■ TASK BRIEF ■
Quote every one of the lines below word for word, keeping them in the same order.

Stored items
::::::

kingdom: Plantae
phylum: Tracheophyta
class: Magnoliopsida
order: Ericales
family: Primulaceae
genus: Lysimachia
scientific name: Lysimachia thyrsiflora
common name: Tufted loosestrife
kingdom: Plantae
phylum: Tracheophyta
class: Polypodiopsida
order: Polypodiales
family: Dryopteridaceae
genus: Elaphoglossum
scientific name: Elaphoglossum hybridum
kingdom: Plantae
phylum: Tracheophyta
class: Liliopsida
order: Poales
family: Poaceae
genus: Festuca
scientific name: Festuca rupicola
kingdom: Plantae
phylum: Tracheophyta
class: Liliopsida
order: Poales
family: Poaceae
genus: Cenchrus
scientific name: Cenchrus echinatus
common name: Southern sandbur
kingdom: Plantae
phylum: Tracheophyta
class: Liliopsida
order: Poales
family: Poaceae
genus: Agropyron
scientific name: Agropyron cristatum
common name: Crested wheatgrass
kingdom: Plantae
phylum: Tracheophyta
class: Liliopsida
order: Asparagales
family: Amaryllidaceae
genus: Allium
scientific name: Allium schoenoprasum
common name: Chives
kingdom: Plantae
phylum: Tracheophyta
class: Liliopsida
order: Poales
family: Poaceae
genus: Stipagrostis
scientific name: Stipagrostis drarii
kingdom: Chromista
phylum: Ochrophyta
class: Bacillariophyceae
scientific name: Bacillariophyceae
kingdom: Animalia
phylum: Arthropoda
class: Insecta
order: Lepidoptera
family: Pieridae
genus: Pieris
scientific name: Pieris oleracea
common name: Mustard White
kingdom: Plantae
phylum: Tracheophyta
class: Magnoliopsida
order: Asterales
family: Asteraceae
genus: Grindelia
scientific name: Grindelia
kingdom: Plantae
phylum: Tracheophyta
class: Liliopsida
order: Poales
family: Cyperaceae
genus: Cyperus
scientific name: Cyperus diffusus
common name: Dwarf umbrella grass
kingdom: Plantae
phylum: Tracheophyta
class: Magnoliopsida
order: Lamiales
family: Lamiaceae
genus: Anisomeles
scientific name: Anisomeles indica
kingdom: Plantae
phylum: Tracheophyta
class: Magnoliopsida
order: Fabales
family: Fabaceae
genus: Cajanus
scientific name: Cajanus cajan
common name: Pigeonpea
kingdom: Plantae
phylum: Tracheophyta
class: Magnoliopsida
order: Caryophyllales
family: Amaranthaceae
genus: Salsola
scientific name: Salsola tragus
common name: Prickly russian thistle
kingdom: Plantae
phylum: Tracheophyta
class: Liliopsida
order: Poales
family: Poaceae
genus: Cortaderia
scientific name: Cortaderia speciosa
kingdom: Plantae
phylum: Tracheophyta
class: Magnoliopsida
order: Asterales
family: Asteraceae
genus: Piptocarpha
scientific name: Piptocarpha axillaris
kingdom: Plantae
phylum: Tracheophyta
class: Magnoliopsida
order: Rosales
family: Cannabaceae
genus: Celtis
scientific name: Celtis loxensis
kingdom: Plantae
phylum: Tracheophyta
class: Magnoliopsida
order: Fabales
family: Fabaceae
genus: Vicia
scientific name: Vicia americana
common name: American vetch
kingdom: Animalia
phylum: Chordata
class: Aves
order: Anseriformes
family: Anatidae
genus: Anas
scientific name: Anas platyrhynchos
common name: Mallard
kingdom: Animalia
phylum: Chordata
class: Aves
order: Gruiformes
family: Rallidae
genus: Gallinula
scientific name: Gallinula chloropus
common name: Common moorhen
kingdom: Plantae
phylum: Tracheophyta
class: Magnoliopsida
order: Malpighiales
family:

::::::

■ EXPECTED ANSWER ■
kingdom: Plantae
phylum: Tracheophyta
class: Magnoliopsida
order: Ericales
family: Primulaceae
genus: Lysimachia
scientific name: Lysimachia thyrsiflora
common name: Tufted loosestrife
kingdom: Plantae
phylum: Tracheophyta
class: Polypodiopsida
order: Polypodiales
family: Dryopteridaceae
genus: Elaphoglossum
scientific name: Elaphoglossum hybridum
kingdom: Plantae
phylum: Tracheophyta
class: Liliopsida
order: Poales
family: Poaceae
genus: Festuca
scientific name: Festuca rupicola
kingdom: Plantae
phylum: Tracheophyta
class: Liliopsida
order: Poales
family: Poaceae
genus: Cenchrus
scientific name: Cenchrus echinatus
common name: Southern sandbur
kingdom: Plantae
phylum: Tracheophyta
class: Liliopsida
order: Poales
family: Poaceae
genus: Agropyron
scientific name: Agropyron cristatum
common name: Crested wheatgrass
kingdom: Plantae
phylum: Tracheophyta
class: Liliopsida
order: Asparagales
family: Amaryllidaceae
genus: Allium
scientific name: Allium schoenoprasum
common name: Chives
kingdom: Plantae
phylum: Tracheophyta
class: Liliopsida
order: Poales
family: Poaceae
genus: Stipagrostis
scientific name: Stipagrostis drarii
kingdom: Chromista
phylum: Ochrophyta
class: Bacillariophyceae
scientific name: Bacillariophyceae
kingdom: Animalia
phylum: Arthropoda
class: Insecta
order: Lepidoptera
family: Pieridae
genus: Pieris
scientific name: Pieris oleracea
common name: Mustard White
kingdom: Plantae
phylum: Tracheophyta
class: Magnoliopsida
order: Asterales
family: Asteraceae
genus: Grindelia
scientific name: Grindelia
kingdom: Plantae
phylum: Tracheophyta
class: Liliopsida
order: Poales
family: Cyperaceae
genus: Cyperus
scientific name: Cyperus diffusus
common name: Dwarf umbrella grass
kingdom: Plantae
phylum: Tracheophyta
class: Magnoliopsida
order: Lamiales
family: Lamiaceae
genus: Anisomeles
scientific name: Anisomeles indica
kingdom: Plantae
phylum: Tracheophyta
class: Magnoliopsida
order: Fabales
family: Fabaceae
genus: Cajanus
scientific name: Cajanus cajan
common name: Pigeonpea
kingdom: Plantae
phylum: Tracheophyta
class: Magnoliopsida
order: Caryophyllales
family: Amaranthaceae
genus: Salsola
scientific name: Salsola tragus
common name: Prickly russian thistle
kingdom: Plantae
phylum: Tracheophyta
class: Liliopsida
order: Poales
family: Poaceae
genus: Cortaderia
scientific name: Cortaderia speciosa
kingdom: Plantae
phylum: Tracheophyta
class: Magnoliopsida
order: Asterales
family: Asteraceae
genus: Piptocarpha
scientific name: Piptocarpha axillaris
kingdom: Plantae
phylum: Tracheophyta
class: Magnoliopsida
order: Rosales
family: Cannabaceae
genus: Celtis
scientific name: Celtis loxensis
kingdom: Plantae
phylum: Tracheophyta
class: Magnoliopsida
order: Fabales
family: Fabaceae
genus: Vicia
scientific name: Vicia americana
common name: American vetch
kingdom: Animalia
phylum: Chordata
class: Aves
order: Anseriformes
family: Anatidae
genus: Anas
scientific name: Anas platyrhynchos
common name: Mallard
kingdom: Animalia
phylum: Chordata
class: Aves
order: Gruiformes
family: Rallidae
genus: Gallinula
scientific name: Gallinula chloropus
common name: Common moorhen
kingdom: Plantae
phylum: Tracheophyta
class: Magnoliopsida
order: Malpighiales
family:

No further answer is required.